Another critical and current problem refers to animal sentience or consciousness. Anyone who has had a dog or a cat as a pet can witness their expressions signaling what one could call at least emotions. Furthermore, experiments described in chapter 9 suggest that animals might be able to make ‘mental maps’ of space. This issue has strong implications in the domain of bioethics, where increasing regulations are being imposed about the welfare conditions, not only of animals commonly used as food and in research laboratories but also among pets that by the way have given rise to a profitable industry around them. In its strongest expression, some activists claim for animal (and even nature’s) rights, which poses great problems about the limits of these rights in conditions that they cannot be obliged to any responsibilities, and of determining which animals will qualify for which kinds of rights. It may become illegal to boil living lobsters, but will it come a point where we cannot eat them, together with mollusks, fish, chicken, cattle and even insects? Where do we draw the line?
Again, the key issue is how to detect sentience or consciousness in other animals. The IIT has provided a criterion for basic consciousness (perhaps a form of sentience), but this is experimentally very difficult at this point. Another approach could be to assess behavior, but then the interpretations of the results are usually being contested. The experiments of self-recognition in a mirror were initially used to verify self-consciousness, but it was found that some fishes can pass the mirror test, suggesting that this ability is based on simple brain mechanisms (see chapter 8). Many studies have addressed metacognition in nonhuman animals, like assessing one’s chances to solve a task or having a sense of body size, but again there may be simpler explanations for these findings. A more subtle experiment took advantage of a well-described “double dissociation visual awareness” task in which people perform in totally opposite ways whether they have consciously processed a stimulus or when they have unconsciously processed it (this is different from not perceiving the event, as there is a stimulus-related response). When applying a version of this task to macaques, these animals developed double-dissociation responses much akin to those in humans, which suggests that there is a difference between conscious and unconscious processing in this species. Yet, the difference between unconscious and conscious perception could rely on different neuronal activities, with consciousness being only an epiphenomenon.
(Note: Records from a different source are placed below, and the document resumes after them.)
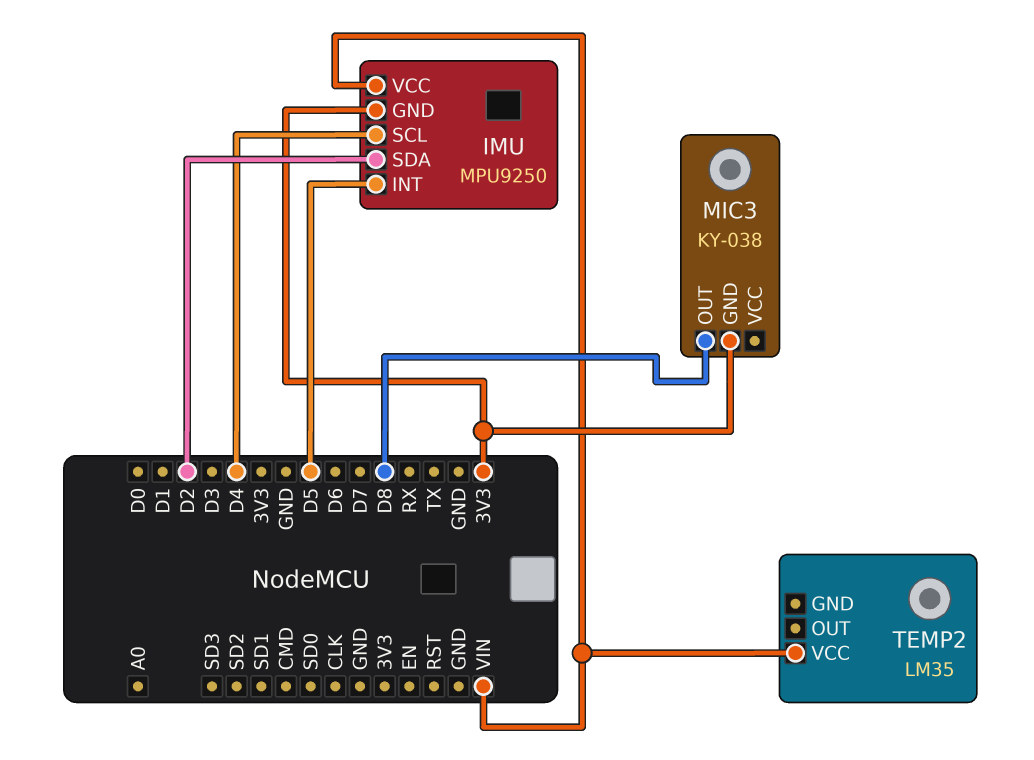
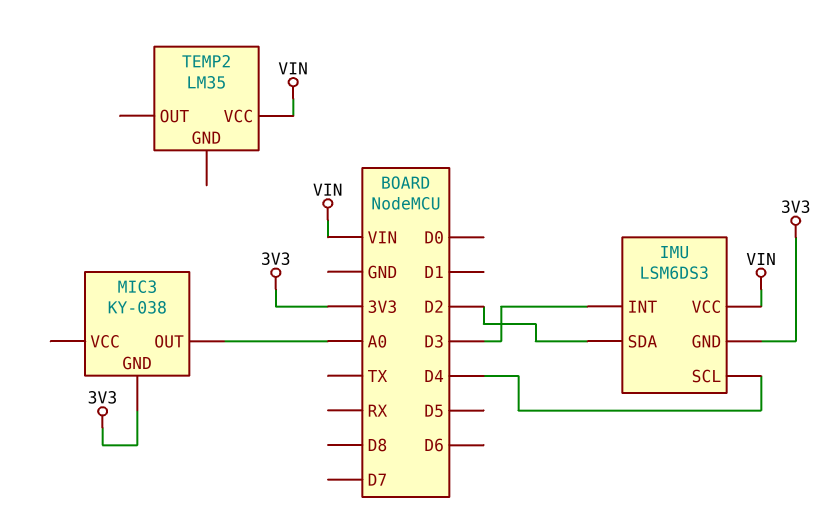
IMU: MPU9250 -> LSM6DS3
IMU pin INT: D5 -> D3
MIC3 pin OUT: D8 -> A0

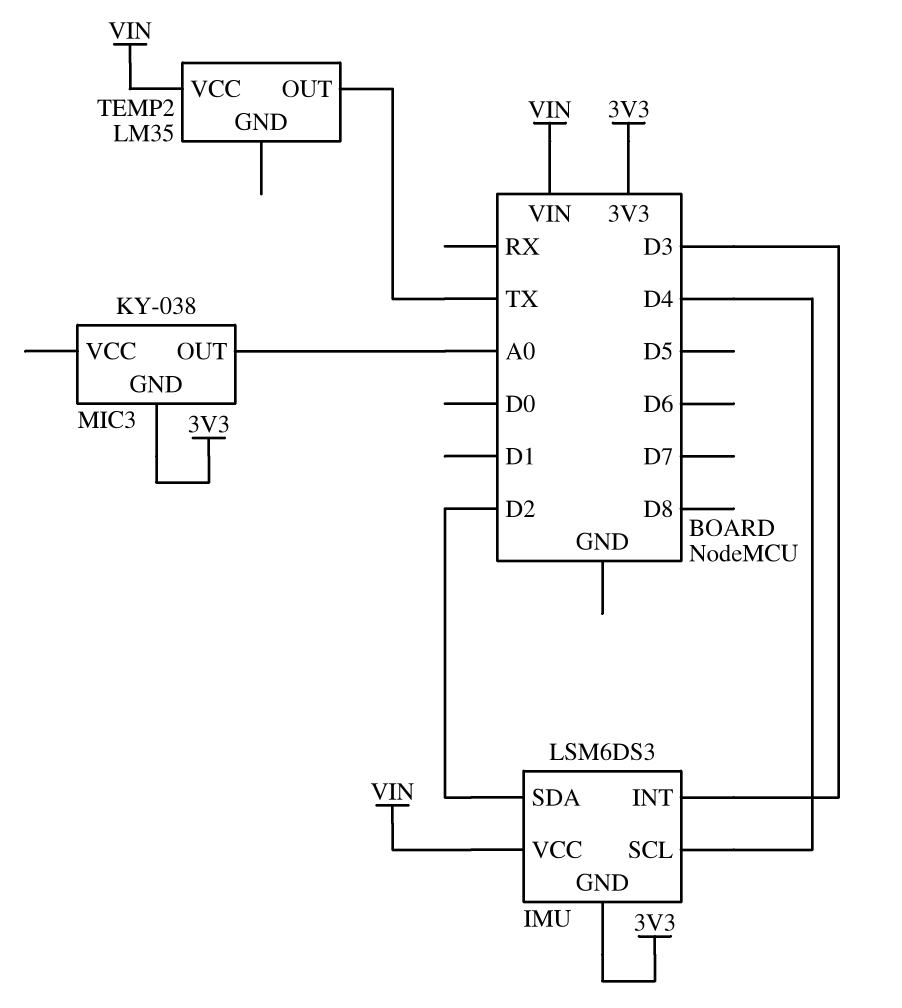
TEMP2 pin OUT: none -> TX

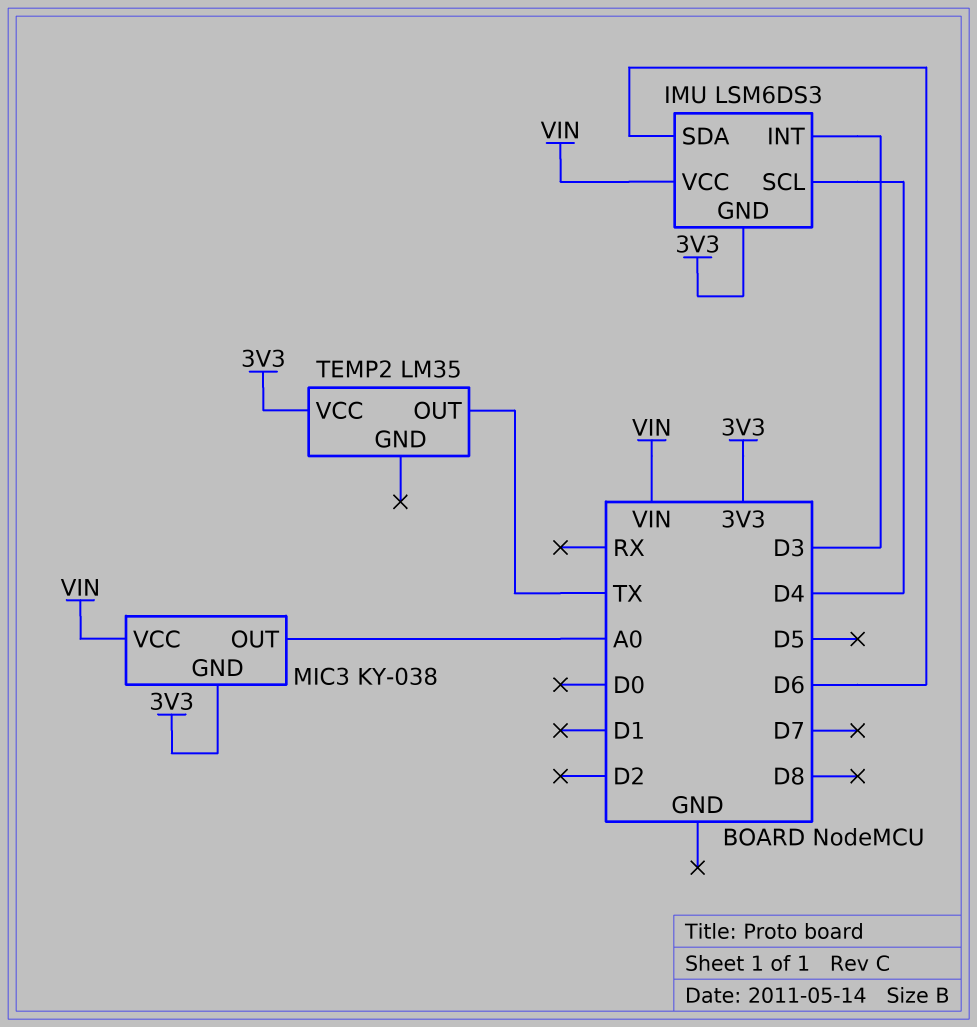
IMU pin SDA: D2 -> D6
MIC3 pin VCC: none -> VIN
TEMP2 pin VCC: VIN -> 3V3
Rather than finding an absolute indicator of nonhuman consciousness, perhaps a more fruitful approach to a comparative study of the mind is to recognize different indicators of consciousness and determine how these parameters are distributed among animals. This implies that consciousness and subjective experiences may not be equivalent for different species, as, for example, in an echolocating animal versus a highly visual animal like us. Nonetheless, some general mechanisms may be associated with increasing degrees of consciousness. Using a sort of scala conscientia, as indicated in figure 14.1, may work as a good reference guide for these processes.